Not sure what the prospects are of making these DDL statements
transactionally secure though I know we've had some discussions of
this on -hackers.
                      - Thomas

-- 
Thomas Lockhart                lockhart@alumni.caltech.edu
South Pasadena, California

Re: Eternal vacuuming....

From

Tim Perdue

Date:

11 May 2000, 12:33:23

Thomas Lockhart wrote:
> 
> > In 6.4.x and 6.5.x if you delete a large number of rows (say 100,000 -
> > 1,000,000) then hit vacuum, the vacuum will run literally forever.
> > ...before I finally killed the vacuum process, manually removed the
> > pg_vlock, dropped the indexes, then vacuumed again, and re-indexed.
> > Will this be fixed?
> 
> Patches? ;)

Hehehe - I say the same thing when someone complains about SourceForge.

Now you know I'm a huge postgres hugger - but PHP is my strength and you
would not like any C patches I'd submit anyway.

> Just thinking here: could we add an option to vacuum so that it would
> drop and recreate indices "automatically"? We already have the ability
> to chain multiple internal commands together, so that would just
> require snarfing the names and properties of indices in the parser
> backend and then doing the drops and creates on the fly.

This seems like a hack to me personally.
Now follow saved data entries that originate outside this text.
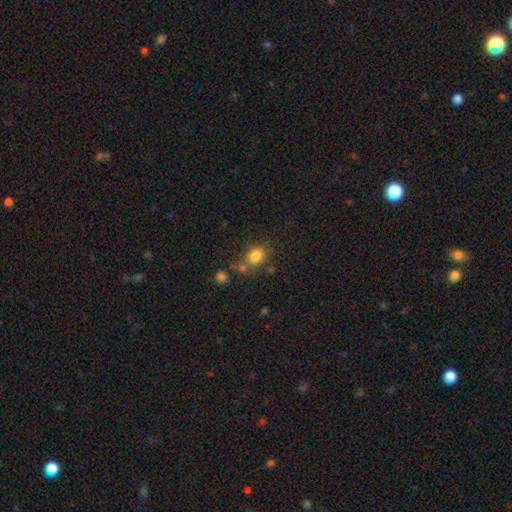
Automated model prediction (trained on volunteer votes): smooth 81%, star or artifact 12%, featured or disk 7%. Down the decision tree: how rounded — round (52%); merging — none (64%).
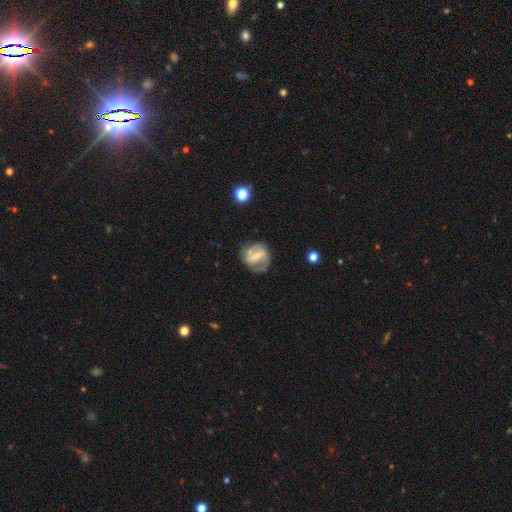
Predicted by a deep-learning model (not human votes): Smooth or featured? featured or disk (74%)
Edge-on disk? no (97%)
Bar? strong (48%)
Spiral arms? yes (84%)
Spiral winding? medium (45%)
Spiral arm count? 2 (78%)
Bulge size? small (48%)
Merging? none (67%)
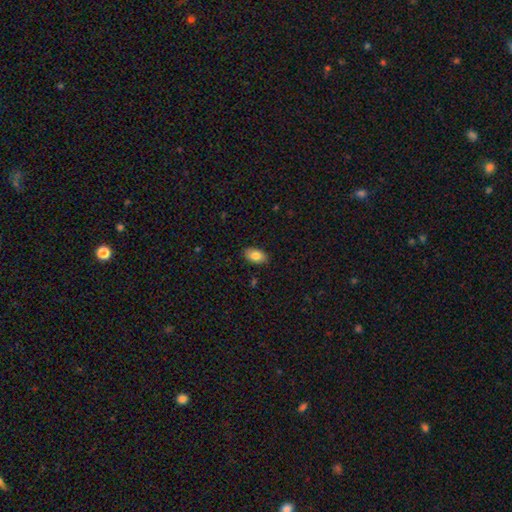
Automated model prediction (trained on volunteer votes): Smooth or featured? Predicted: smooth (p=0.82). How rounded? Predicted: in between (p=0.92). Merging? Predicted: none (p=0.87).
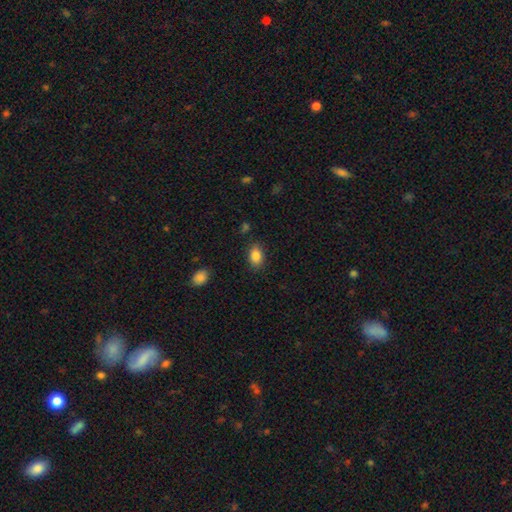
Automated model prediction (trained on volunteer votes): Smooth or featured: smooth — 87% (star or artifact — 8%)
How rounded: in between — 85% (round — 14%)
Merging: none — 84% (minor disturbance — 11%)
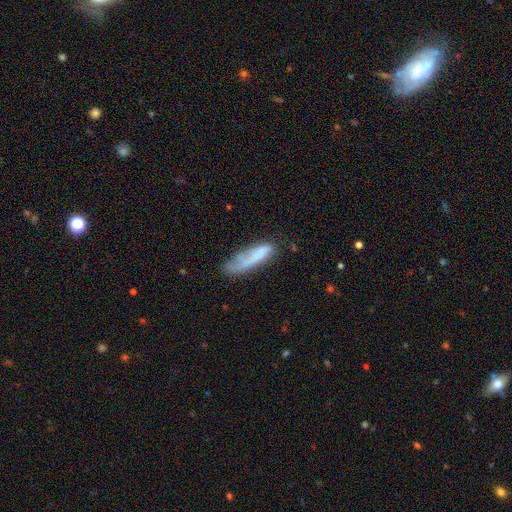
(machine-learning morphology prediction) smooth_or_featured: smooth (p=0.65) [alt: featured or disk p=0.28]
how_rounded: cigar-shaped (p=0.65) [alt: in between p=0.33]
merging: none (p=0.40) [alt: minor disturbance p=0.31]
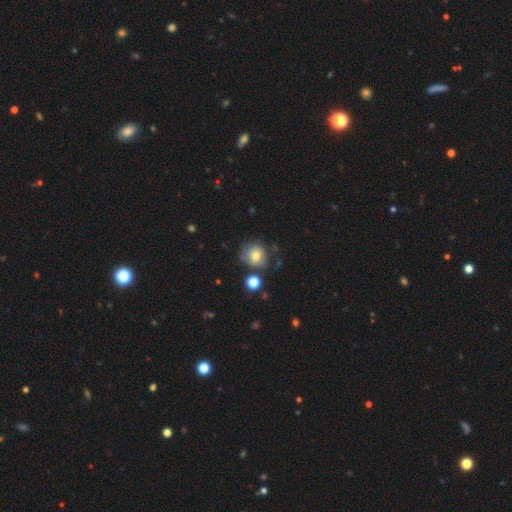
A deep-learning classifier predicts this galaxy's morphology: Q: Smooth or featured?
A: smooth (69%); runner-up: featured or disk (19%)
Q: How rounded?
A: round (83%); runner-up: in between (16%)
Q: Merging?
A: none (60%); runner-up: minor disturbance (23%)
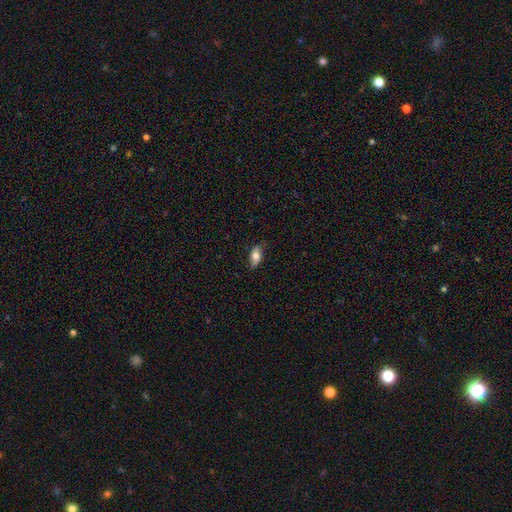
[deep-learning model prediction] smooth-or-featured: smooth: 76% | featured or disk: 17% | star or artifact: 7%
  how-rounded: in between: 88% | cigar-shaped: 8% | round: 4%
  merging: none: 81% | minor disturbance: 16% | major disturbance: 2% | merger: 1%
Can someone figure out why the
vacuum runs forever and fix it? Probably a logic flaw somewhere?

Tim

-- 
Founder - PHPBuilder.com / Geocrawler.com
Lead Developer - SourceForge
VA Linux Systems
408-542-5723

Re: Eternal vacuuming....

From

Alfred Perlstein

Date:

11 May 2000, 12:39:23

* Thomas Lockhart <lockhart@alumni.caltech.edu> [000511 09:55] wrote:
> > In 6.4.x and 6.5.x if you delete a large number of rows (say 100,000 -
> > 1,000,000) then hit vacuum, the vacuum will run literally forever.
> > ...before I finally killed the vacuum process, manually removed the
> > pg_vlock, dropped the indexes, then vacuumed again, and re-indexed.
> > Will this be fixed?
> 
> Patches? ;)
> 
> Just thinking here: could we add an option to vacuum so that it would
> drop and recreate indices "automatically"?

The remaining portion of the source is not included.